An inquest heard from Mr Buttimer’s widow Frances that after the windows of the house were smashed, she came downstairs and encountered intruders who turned her out into the yard.

“I came back in a very short time, and I met a man and I said, ‘You have killed them, but you cannot kill their souls.’ When I came into the house, I got a light and went through the rooms. I found my husband dead in a sitting position in the boy’s room — that is Greenfield’s — and I found Greenfield dead in the bed.” 

Another farmer, John Bradfield, an elderly man who walked with the aid of sticks, was the final victim of the murderous spree, on April 29, at his farm in Killowen, five miles from Bandon.

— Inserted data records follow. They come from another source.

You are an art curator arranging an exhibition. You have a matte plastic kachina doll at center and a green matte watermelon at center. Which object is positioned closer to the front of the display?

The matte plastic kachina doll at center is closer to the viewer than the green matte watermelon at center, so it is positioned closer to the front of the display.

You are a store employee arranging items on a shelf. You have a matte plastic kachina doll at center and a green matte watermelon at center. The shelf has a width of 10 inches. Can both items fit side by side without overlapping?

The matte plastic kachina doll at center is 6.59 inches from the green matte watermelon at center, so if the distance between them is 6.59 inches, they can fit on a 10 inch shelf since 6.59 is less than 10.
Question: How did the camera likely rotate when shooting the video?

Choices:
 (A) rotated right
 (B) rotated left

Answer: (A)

The modus operandi of demanding the provision of a pony and trap was again employed by the assailants, who smashed a dining room window to gain entry.

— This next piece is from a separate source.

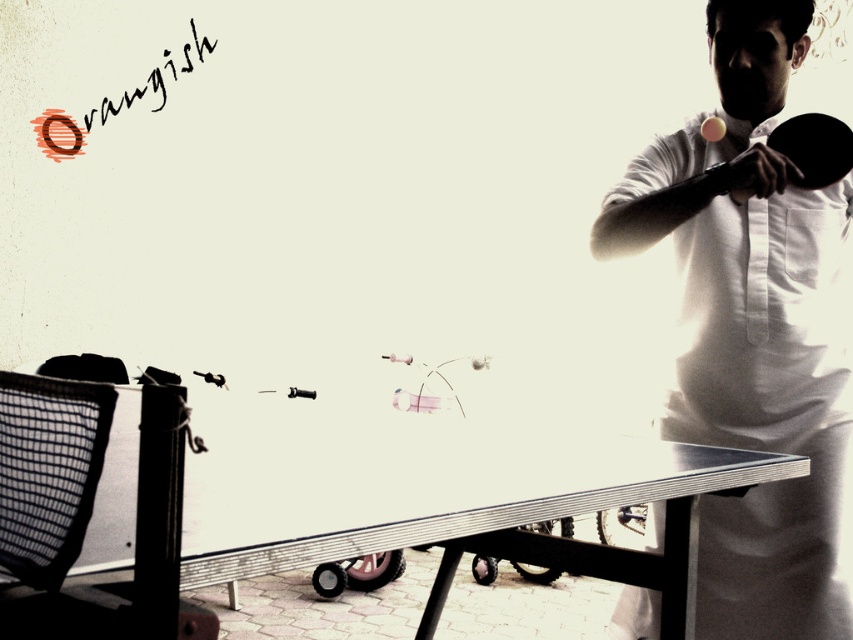
Does white matte ping pong paddle at upper right have a larger size compared to white glossy table tennis table at center?

Yes, white matte ping pong paddle at upper right is bigger than white glossy table tennis table at center.

Measure the distance between white matte ping pong paddle at upper right and camera.

They are 5.21 feet apart.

Mr Bradfield’s sister Elizabeth testified at the inquest that two men came upstairs, entered her brother’s room, and told him to stand up. “I then heard a shot and a fall,” she said.

Condemnation of the attacks had by this time come from all quarters, most notably from IRA Commandant Tom Hales, who on April 28 issued a military order to all battalion commandants in the 3rd Cork Brigade, that “any soldier in the area was neither to interfere with or insult any person”.

Tom Hales
Tom Hales

Failure to adhere to the order, he warned, would see those concerned disciplined and “even capital punishment will be meted out if found necessary”.

“In furtherance of an order already issued to the IRA to hand in any arms in their possession, I now order all citizens holding [arms] without a permit, to hand them in to the OC’s Barracks, at Bandon, Clonakilty, Ballineen, Dunmanway, and Kinsale,” he said.

A Dáil statement the same day saw the Cabinet acknowledge that “certain elements in the community are taking advantage of the present transitional period in Ireland to wreak private vengeance in the hope that owing to the unsettled conditions they may escape punishment”.

In Cork Cathedral on April 30, the Catholic Bishop of Cork Dr Daniel Coholan added his own denouncement, setting the killings firmly in the context of the anti-Catholic violence in the North that had accompanied partition.

“Our country, north and south, is being disgraced before the world. When will it all end? And where shall we end ourselves if, in the north, Protestants continue murdering members of the Catholic minority, and in the south, Catholics take reprisals on the Protestant minority?” he asked.

“We shall find ourselves moving in a vicious circle of crime: we shall be involved in a succession of murderous reprisals and counter-reprisals.”

Sectarianism, the settling of old scores, suspicions of Loyalist sympathies or informant activities, and a breakdown in law and order in the period preceding the country’s descent into civil war have all been propounded as factors in this brief but bloody chapter in Irish history.

Whatever their motives, the perpetrators of the massacre sparked by the killing of Michael O’Neill were never brought to justice and in the wake of the murders, the exodus of Protestant families from West Cork, already in train due to the British military withdrawal, continued to gather pace.